### Problem to work on
Only the lines with "Optimize" in the entries below belong in the answer; please copy them.
### Material for the task
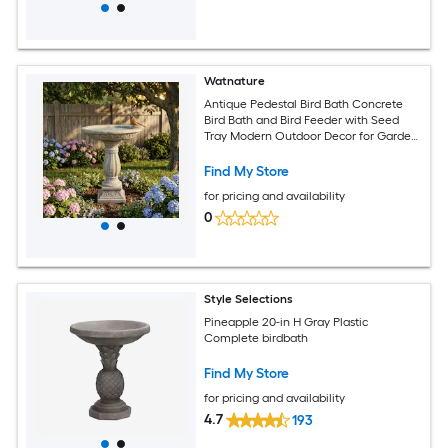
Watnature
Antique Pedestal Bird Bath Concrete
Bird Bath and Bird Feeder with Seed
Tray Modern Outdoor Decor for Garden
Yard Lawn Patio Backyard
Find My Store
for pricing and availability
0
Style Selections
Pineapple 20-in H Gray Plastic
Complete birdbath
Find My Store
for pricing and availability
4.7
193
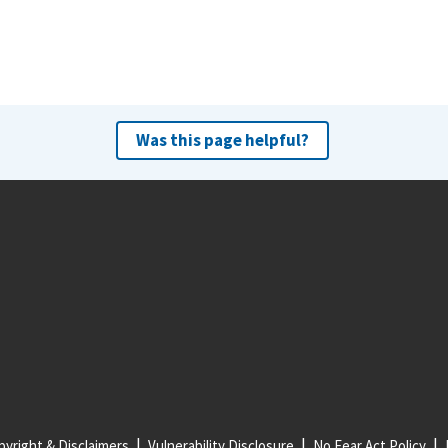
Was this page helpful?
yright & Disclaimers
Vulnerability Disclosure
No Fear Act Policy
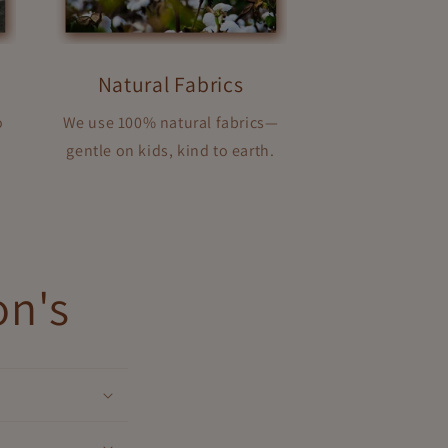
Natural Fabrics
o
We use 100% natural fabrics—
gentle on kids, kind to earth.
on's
######
### Material for the task
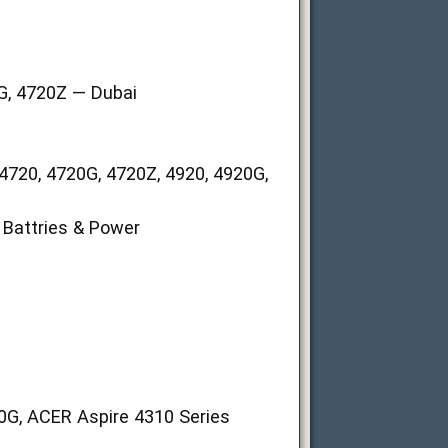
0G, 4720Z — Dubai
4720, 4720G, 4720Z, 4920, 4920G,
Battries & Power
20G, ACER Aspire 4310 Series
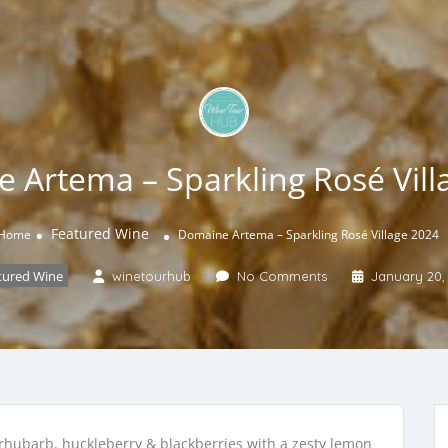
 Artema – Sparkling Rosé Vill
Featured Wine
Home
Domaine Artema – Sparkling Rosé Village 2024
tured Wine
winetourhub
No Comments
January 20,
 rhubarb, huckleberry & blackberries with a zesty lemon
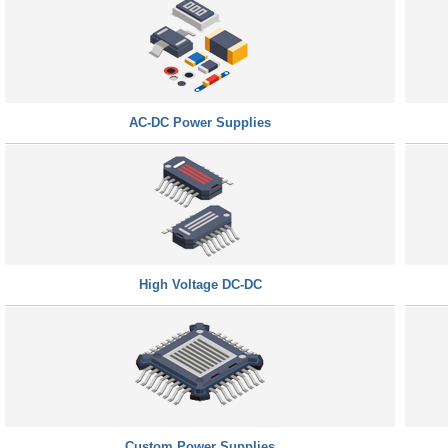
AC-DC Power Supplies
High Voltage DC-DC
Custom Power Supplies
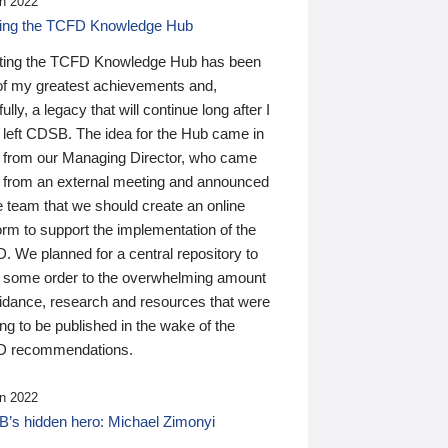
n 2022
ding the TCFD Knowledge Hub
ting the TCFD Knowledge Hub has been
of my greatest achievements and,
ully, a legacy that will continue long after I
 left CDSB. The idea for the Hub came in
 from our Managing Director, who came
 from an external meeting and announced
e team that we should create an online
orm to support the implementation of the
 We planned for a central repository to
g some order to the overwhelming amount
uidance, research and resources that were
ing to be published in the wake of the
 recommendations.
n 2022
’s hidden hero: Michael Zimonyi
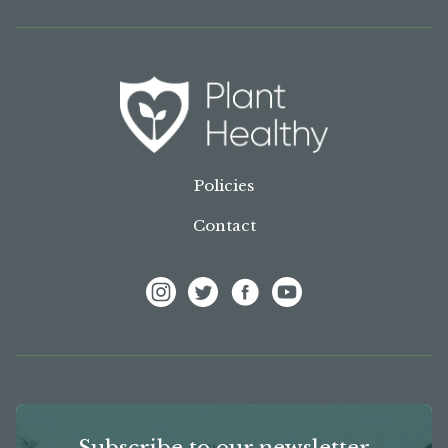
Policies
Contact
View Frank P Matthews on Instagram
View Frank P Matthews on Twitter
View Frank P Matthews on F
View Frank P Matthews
######
### Material for the task
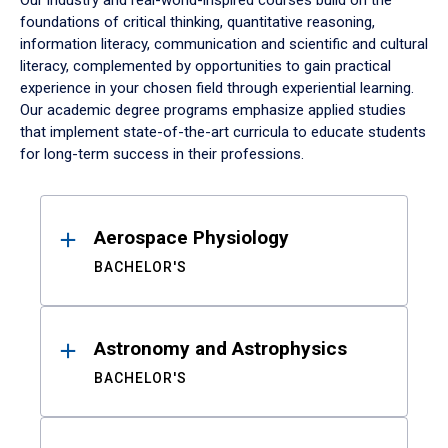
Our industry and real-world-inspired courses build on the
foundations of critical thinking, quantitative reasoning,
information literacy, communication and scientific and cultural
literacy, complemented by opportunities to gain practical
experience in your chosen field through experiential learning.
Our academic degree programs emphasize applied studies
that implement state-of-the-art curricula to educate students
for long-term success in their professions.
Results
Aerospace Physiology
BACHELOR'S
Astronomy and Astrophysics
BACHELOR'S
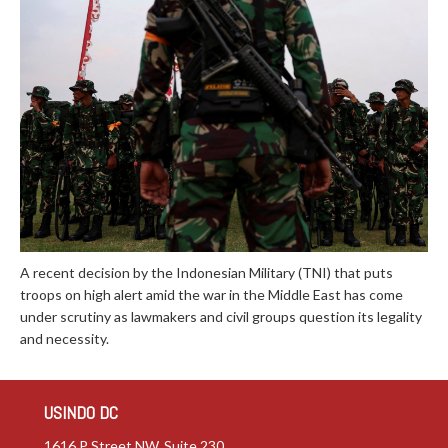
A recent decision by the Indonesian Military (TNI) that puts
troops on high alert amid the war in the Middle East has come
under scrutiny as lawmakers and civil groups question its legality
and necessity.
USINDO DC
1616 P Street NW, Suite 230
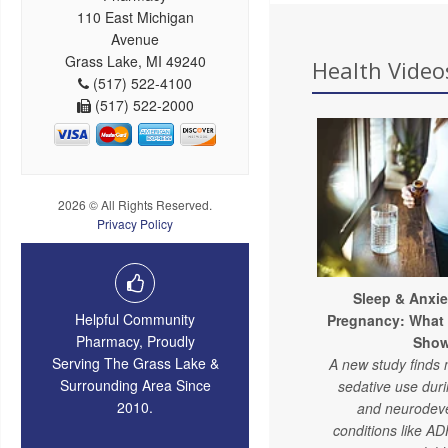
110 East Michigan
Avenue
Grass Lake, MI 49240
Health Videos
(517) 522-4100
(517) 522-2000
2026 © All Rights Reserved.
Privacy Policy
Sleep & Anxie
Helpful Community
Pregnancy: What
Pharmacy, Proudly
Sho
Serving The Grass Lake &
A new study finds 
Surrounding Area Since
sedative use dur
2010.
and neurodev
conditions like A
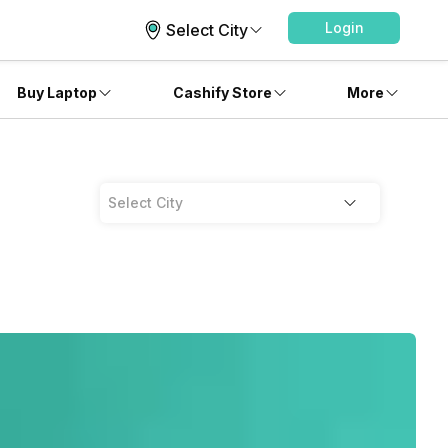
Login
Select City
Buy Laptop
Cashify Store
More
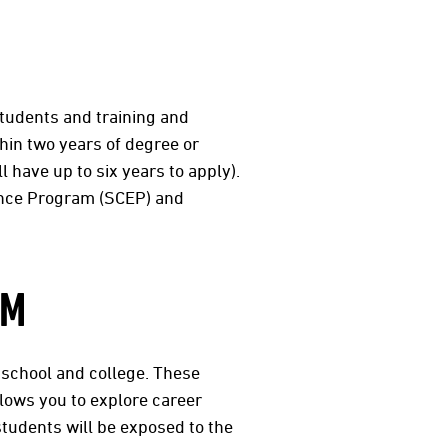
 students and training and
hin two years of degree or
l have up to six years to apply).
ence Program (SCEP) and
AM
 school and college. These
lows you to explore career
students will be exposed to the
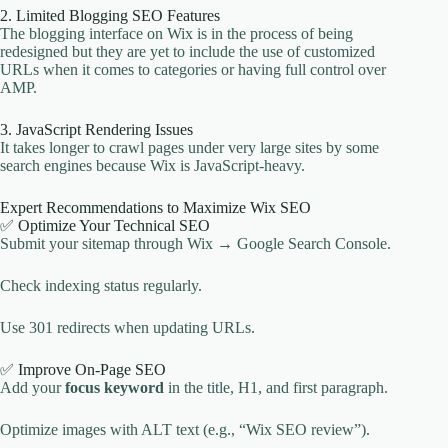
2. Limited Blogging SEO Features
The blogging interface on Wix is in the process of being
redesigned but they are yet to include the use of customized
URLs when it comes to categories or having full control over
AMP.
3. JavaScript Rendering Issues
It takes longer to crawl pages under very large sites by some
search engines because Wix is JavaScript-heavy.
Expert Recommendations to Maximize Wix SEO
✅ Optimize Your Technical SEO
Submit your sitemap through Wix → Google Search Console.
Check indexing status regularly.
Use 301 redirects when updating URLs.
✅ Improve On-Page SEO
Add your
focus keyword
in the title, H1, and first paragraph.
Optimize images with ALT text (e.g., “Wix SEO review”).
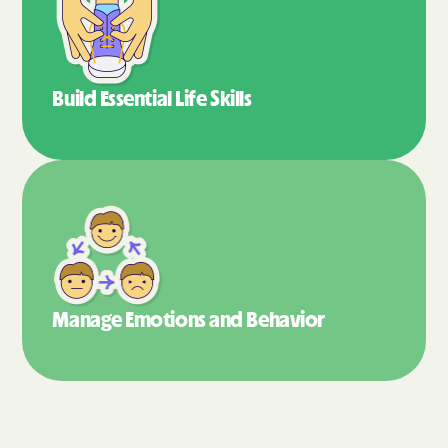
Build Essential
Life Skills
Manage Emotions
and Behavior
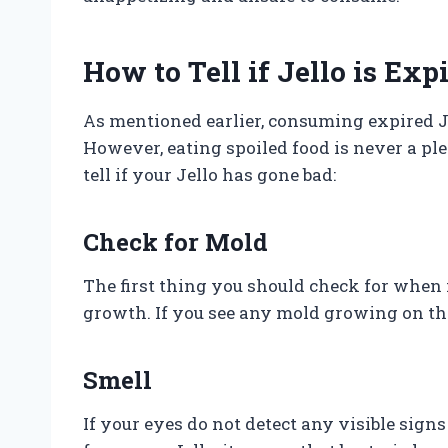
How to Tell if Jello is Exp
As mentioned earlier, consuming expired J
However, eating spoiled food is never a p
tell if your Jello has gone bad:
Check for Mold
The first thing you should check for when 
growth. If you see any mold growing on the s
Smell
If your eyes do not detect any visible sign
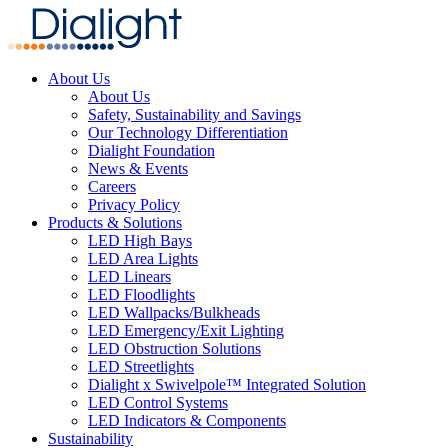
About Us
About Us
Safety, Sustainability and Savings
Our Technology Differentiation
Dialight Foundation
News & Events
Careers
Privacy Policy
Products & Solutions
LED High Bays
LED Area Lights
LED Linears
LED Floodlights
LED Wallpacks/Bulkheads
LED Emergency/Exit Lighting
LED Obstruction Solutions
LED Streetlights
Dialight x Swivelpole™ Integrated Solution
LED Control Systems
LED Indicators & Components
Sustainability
######
### Response
✅ Optimize Your Technical SEO
Optimize images with ALT text (e.g., “Wix SEO review”).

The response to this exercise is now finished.